March 30 @ 6:00 pm - 7:30 pm
Free – $10

REGISTER


A student asked Zhaozhou, “Does a newborn baby have consciousness?”
Zhou replied, “It’s like tossing a ball on rushing waters.”
The student went on to ask Touzi, “What does tossing a ball on rushing waters mean?”
Touzi said, “Moment by moment, non-stop flow.”

—Blue Cliff Record, Case 80

How do we find resilience in a world of darkness and despair? How do we get our footing, come to laugh and love in a world filled with loss and hardship? Some people make a song of it; that’s how they enter the non-stop flow.

Muddy Waters once said, “Exactly I fits one shoe, and that is the blues.” His one shoe, his one life; it fit his music just exactly so. Soon after being born to a sharecropper family in the Delta, McKinley ‘Muddy Waters’ Morganfield’s father ran off and his mother died, leaving his grandmother to raise him on a cotton plantation near Clarksdale, Mississippi.

Self-confident, gracious, and commanding on stage, Muddy was also an oft-absent father and had a half dozen children outside his marriages. Eventually he was able to bring most of them under his roof.

● Data for this exercise:
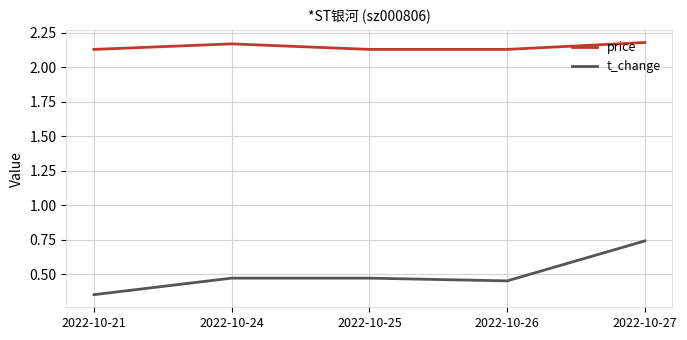

Does the chart display data point markers on the line(s)?

No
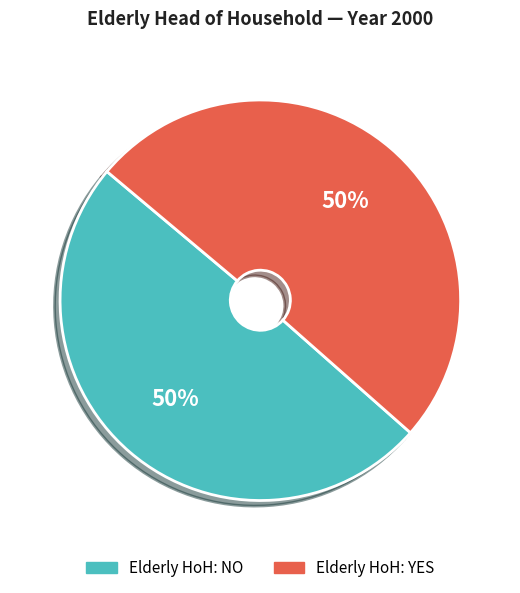

To the nearest percent, what is the combined percentage of Elderly HoH: YES and Elderly HoH: NO?

100%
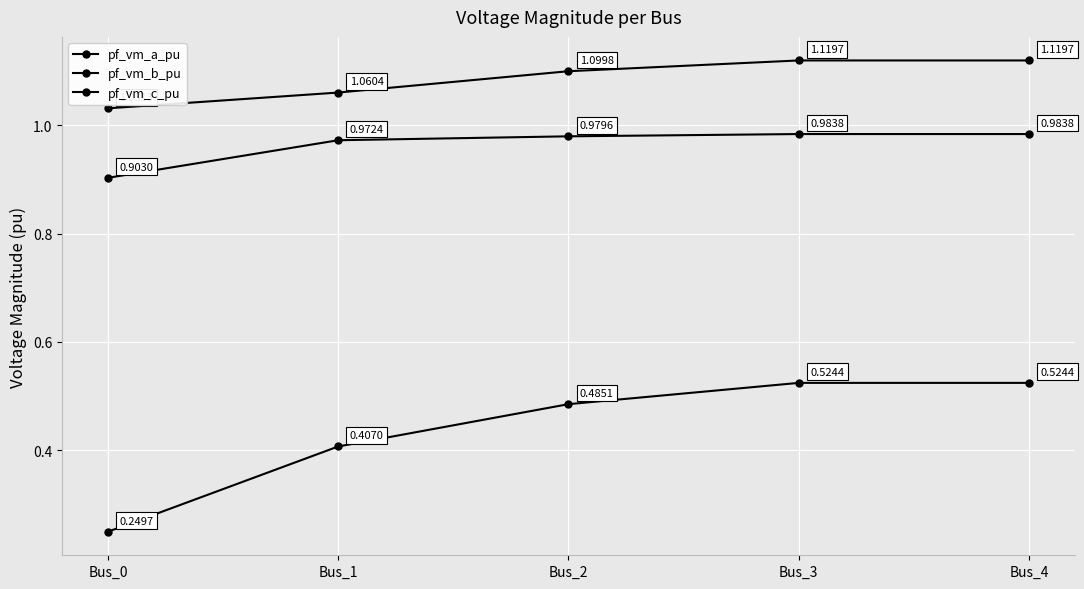

Reading left to right, what are all the values shown in this chart?

pf_vm_a_pu: 1.0	1.1	1.1	1.1	1.1
pf_vm_b_pu: 0.2	0.4	0.5	0.5	0.5
pf_vm_c_pu: 0.9	1.0	1.0	1.0	1.0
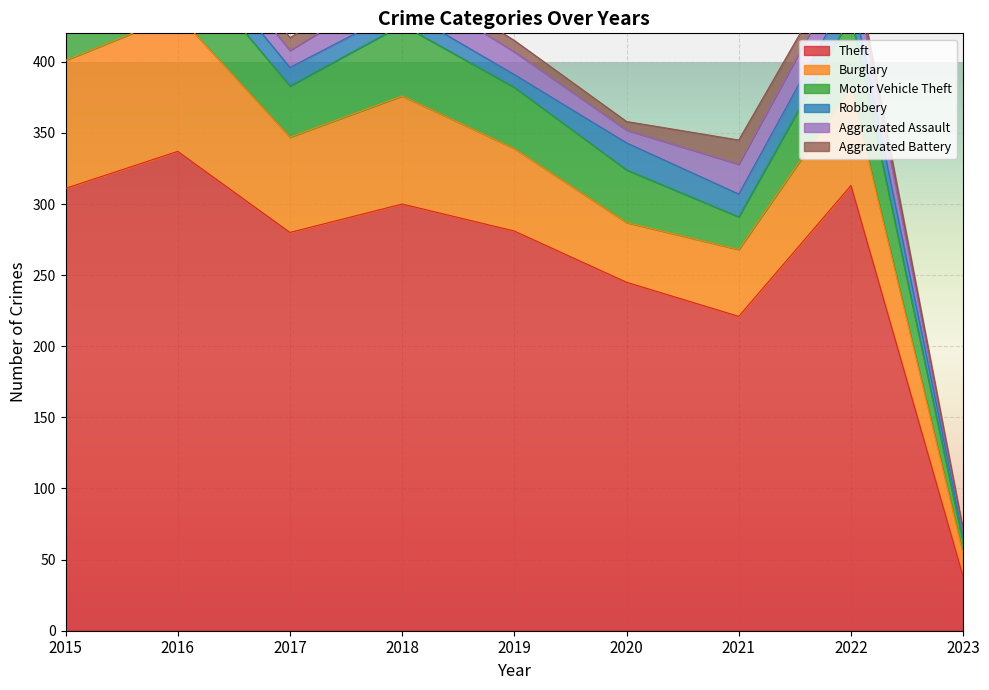

What is the smallest value displayed?

1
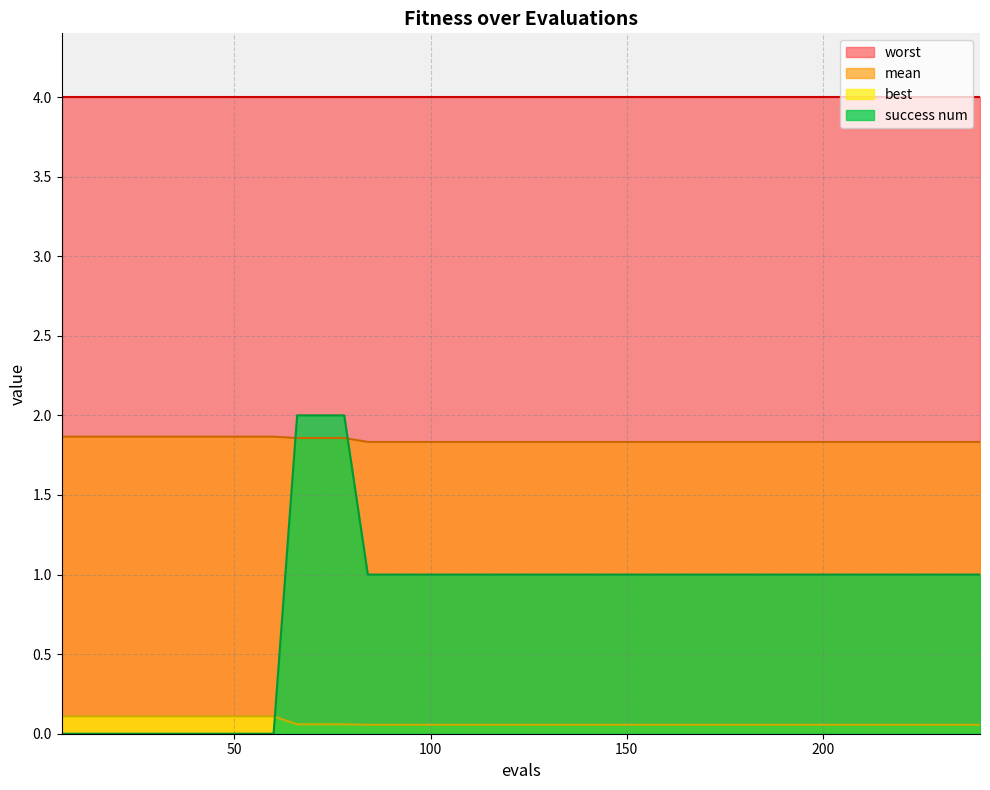

What is the maximum value for success num?

2.0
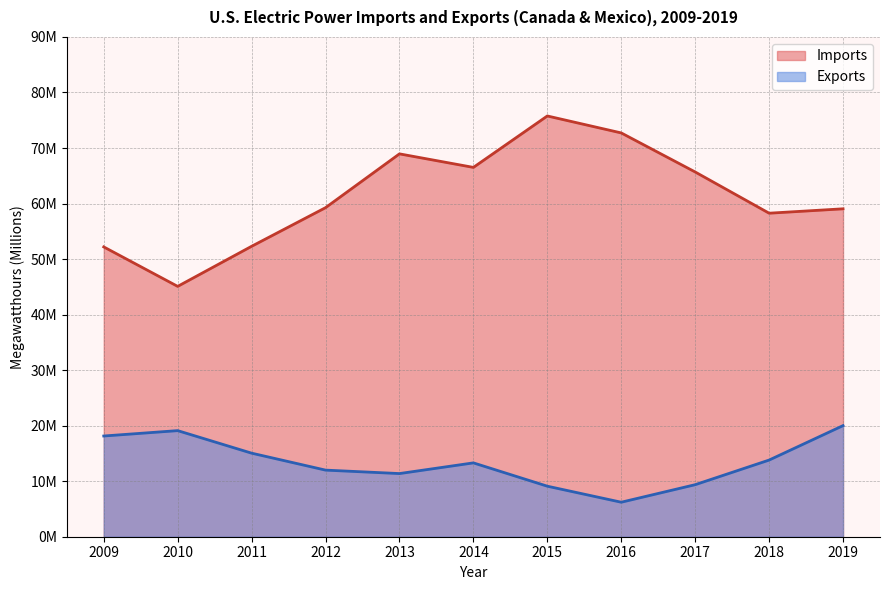

What is the highest value of the Imports series?

75.8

● What to do:
a - Reproduce the rows from the line containing "What is the smallest value displayed?" through the end of the rows, leaving out the pictures.
b - Carry on the passage about Muddy Waters and resilience from the point where it stops.

● Per-task answers:
a -
What is the smallest value displayed?

1

What is the maximum value for success num?

2.0

What is the highest value of the Imports series?

75.8

b -
A couple of mornings ago, I was walking through downtown Clarksdale, searching for a breakfast place. About a third of the businesses look shuttered, though the County Courthouse-Jail and four or five juke joints looked busy. Somehow, this small, rather plain rural town, an hour and a half outside of Memphis, became the birthplace of the blues. Countless musicians have come from there including greats like B.B. King, Sam Cooke, Ike Turner, John Lee Hooker, and Muddy.

We found Our Grandma’s House of Pancakes. One review complained about cockroaches crawling about the floor and wall, saying, “I had to take a shower when I left.” Another said the food was “cooked to perfection!” My huge plate of “fully-loaded hash browns,” served with a plastic utensil kit, cost about five bucks. It was good; lots of bacon fat and salt.

For the half century beginning in the 1920s, six million African-Americans moved north, going against the flow of the wide river. The Great Migration was trying to escape cotton and the Jim Crow South, hoping to find jobs in the industrial North. They brought their music with them; to St. Louis, Chicago, and New York. They brought their heart and soul.

The gypsy woman told my mother, before I was born
You got a boy child’s comin’, gon’ be a son of a gun
He gonna make pretty womens jump and shout
Then the world wanna know what this all about

~ I’m Your Hoochie Coochie Man (Listen here)

The muddy waters run deep through New Orleans. Last week, I found myself standing on the deck of a Mississippi paddle wheeler, originally built as a casino but turned into a tour boat. Staring into the brown waters, I could see clouds of silt endlessly billow and swirl, with Forster’s terns and double-breasted cormorants diving for fish unseen. The captain came on the loudspeaker, “Kids, I already told you once: Stop running on the deck!”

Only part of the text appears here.